(SELECTED EXTRACT):
━━━━━━━━━━━━━━━━━━━━━━━━━━━━━━

BUDDHIST VIHARAS AND EELAM Part 23A
Posted on July 30th, 2024

KAMALIKA PIERIS

In this essay, I return to the topic of the Ramayana trail in Sri Lanka. The RASSL held a well attended seminar on the Ramayana trail in 2010, where many spoke against the Ramayana trail. They commented on the political implications of the Ramayana trail in Sri Lanka. They thought that the Ramayana trail was not    intended to lure tourists.  It was part of a bigger agenda to present Sri Lanka as a Hindu country.

Why is the Ramayana epic, which remained unacceptable in Sri Lanka for two millennia making inroads now, asked Bandu de Silva. Ramayana Trail challenges Buddhism. It takes us back to  the pre Buddhist and pre Sinhala era in Sri Lanka, Bandu said.

━━━━━━━━━━━━━━━━━━━━━━━━━━━━━━

(DATA EXTRACT):
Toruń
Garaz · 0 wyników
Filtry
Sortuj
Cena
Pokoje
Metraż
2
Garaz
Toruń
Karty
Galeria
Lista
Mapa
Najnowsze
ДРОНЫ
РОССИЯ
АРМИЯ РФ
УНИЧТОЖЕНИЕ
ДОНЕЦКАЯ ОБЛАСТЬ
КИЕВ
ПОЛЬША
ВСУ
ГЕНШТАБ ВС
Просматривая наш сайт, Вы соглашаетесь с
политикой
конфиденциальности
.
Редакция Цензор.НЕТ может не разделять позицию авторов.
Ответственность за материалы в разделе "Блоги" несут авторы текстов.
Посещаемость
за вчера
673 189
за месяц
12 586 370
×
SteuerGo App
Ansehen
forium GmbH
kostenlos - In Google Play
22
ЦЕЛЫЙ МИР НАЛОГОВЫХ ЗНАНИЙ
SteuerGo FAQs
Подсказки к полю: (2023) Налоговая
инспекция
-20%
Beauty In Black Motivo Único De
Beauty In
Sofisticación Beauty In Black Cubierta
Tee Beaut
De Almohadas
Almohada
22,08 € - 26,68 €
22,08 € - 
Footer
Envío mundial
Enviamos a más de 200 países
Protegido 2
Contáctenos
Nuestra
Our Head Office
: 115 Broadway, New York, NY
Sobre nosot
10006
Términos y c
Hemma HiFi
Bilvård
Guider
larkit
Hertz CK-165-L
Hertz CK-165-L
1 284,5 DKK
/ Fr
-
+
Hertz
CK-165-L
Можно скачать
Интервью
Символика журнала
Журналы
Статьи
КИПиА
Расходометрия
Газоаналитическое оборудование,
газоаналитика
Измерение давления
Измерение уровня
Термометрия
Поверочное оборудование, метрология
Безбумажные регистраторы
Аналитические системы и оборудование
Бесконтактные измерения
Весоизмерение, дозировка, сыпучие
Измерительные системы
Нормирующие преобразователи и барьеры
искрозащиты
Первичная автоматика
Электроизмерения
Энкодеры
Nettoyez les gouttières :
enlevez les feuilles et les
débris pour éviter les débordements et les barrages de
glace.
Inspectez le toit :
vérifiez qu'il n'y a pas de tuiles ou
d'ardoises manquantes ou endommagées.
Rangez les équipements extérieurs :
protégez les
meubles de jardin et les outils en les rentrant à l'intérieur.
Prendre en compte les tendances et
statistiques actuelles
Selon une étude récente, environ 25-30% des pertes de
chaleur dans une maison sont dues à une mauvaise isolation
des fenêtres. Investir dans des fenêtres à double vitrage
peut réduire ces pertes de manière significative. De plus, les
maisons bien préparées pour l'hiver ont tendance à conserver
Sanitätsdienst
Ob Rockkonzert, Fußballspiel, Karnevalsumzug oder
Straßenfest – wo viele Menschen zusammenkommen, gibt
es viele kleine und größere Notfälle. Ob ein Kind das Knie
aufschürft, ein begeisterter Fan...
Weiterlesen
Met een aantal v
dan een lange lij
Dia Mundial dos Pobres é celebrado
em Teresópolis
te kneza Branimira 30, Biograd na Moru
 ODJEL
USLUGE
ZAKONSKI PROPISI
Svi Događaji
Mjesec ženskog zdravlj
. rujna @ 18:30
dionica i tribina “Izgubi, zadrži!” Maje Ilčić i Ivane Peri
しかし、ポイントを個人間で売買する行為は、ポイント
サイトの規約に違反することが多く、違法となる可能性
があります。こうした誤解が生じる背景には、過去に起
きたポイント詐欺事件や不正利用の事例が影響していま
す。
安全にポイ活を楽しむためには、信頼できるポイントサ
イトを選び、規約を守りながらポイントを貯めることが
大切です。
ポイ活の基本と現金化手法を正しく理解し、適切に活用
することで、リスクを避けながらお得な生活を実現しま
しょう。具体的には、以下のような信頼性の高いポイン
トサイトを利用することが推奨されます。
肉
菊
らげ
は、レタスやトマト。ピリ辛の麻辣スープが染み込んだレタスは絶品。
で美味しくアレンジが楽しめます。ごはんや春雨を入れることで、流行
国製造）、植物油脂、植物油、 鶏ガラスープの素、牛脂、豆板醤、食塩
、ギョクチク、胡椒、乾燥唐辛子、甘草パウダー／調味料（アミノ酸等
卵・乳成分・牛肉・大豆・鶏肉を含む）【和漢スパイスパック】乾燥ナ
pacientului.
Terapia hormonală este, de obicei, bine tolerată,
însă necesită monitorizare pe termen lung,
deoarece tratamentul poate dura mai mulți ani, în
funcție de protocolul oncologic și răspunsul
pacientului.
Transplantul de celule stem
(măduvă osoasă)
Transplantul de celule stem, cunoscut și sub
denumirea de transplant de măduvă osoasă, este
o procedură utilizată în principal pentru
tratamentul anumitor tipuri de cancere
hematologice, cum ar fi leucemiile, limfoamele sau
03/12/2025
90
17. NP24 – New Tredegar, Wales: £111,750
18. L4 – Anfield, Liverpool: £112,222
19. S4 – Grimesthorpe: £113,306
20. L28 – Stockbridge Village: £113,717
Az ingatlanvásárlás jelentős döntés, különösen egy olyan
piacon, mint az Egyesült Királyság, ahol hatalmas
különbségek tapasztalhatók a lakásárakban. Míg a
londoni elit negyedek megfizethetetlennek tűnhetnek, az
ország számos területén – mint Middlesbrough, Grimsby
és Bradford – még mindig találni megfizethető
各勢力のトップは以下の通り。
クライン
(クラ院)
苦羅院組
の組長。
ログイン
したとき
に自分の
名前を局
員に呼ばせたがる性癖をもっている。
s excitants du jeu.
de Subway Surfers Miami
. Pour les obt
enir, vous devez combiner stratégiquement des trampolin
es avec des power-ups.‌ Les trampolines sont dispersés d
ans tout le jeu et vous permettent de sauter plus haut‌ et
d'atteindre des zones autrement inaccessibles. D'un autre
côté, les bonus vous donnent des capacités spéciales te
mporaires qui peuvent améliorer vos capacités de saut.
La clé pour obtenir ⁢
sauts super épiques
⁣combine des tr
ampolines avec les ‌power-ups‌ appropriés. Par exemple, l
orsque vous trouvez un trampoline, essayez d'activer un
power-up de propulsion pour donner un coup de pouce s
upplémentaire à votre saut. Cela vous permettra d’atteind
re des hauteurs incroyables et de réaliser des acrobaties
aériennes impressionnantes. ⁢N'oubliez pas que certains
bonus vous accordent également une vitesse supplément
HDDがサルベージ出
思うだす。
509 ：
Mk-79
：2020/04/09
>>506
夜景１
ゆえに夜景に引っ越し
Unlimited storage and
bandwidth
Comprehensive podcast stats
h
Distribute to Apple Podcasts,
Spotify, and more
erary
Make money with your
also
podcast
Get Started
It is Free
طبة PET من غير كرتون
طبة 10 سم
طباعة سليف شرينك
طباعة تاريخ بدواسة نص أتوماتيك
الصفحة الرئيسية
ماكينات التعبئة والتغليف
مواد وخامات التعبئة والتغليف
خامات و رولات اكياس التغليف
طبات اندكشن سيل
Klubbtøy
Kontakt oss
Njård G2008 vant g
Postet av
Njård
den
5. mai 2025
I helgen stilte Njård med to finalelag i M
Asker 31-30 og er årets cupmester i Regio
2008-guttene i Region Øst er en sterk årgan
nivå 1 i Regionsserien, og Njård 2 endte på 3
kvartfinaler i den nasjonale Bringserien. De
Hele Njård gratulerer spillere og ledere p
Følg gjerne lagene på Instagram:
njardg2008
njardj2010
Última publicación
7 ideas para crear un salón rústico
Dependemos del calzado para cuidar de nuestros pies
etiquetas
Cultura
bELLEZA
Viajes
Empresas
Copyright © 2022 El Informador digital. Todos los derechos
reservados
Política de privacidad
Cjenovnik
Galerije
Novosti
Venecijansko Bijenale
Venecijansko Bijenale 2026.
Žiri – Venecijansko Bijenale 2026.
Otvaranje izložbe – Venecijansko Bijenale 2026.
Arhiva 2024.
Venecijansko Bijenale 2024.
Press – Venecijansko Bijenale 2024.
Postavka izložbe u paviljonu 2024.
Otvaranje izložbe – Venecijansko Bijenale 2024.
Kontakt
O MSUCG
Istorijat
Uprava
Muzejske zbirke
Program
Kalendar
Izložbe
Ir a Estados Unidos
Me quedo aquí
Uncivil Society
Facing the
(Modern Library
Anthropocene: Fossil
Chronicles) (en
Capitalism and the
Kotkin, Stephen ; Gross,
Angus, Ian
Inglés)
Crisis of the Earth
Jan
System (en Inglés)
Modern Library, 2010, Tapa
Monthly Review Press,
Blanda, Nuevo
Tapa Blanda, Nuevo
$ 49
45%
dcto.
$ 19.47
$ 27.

━━━━━━━━━━━━━━━━━━━━━━━━━━━━━━

Rewrite the passage of the Ramayana trail essay from "BUDDHIST VIHARAS AND" up to and including "a Hindu country.", replacing "seminar" with "conference".

(REPLY):
BUDDHIST VIHARAS AND EELAM Part 23A
Posted on July 30th, 2024

KAMALIKA PIERIS

In this essay, I return to the topic of the Ramayana trail in Sri Lanka. The RASSL held a well attended conference on the Ramayana trail in 2010, where many spoke against the Ramayana trail. They commented on the political implications of the Ramayana trail in Sri Lanka. They thought that the Ramayana trail was not    intended to lure tourists.  It was part of a bigger agenda to present Sri Lanka as a Hindu country.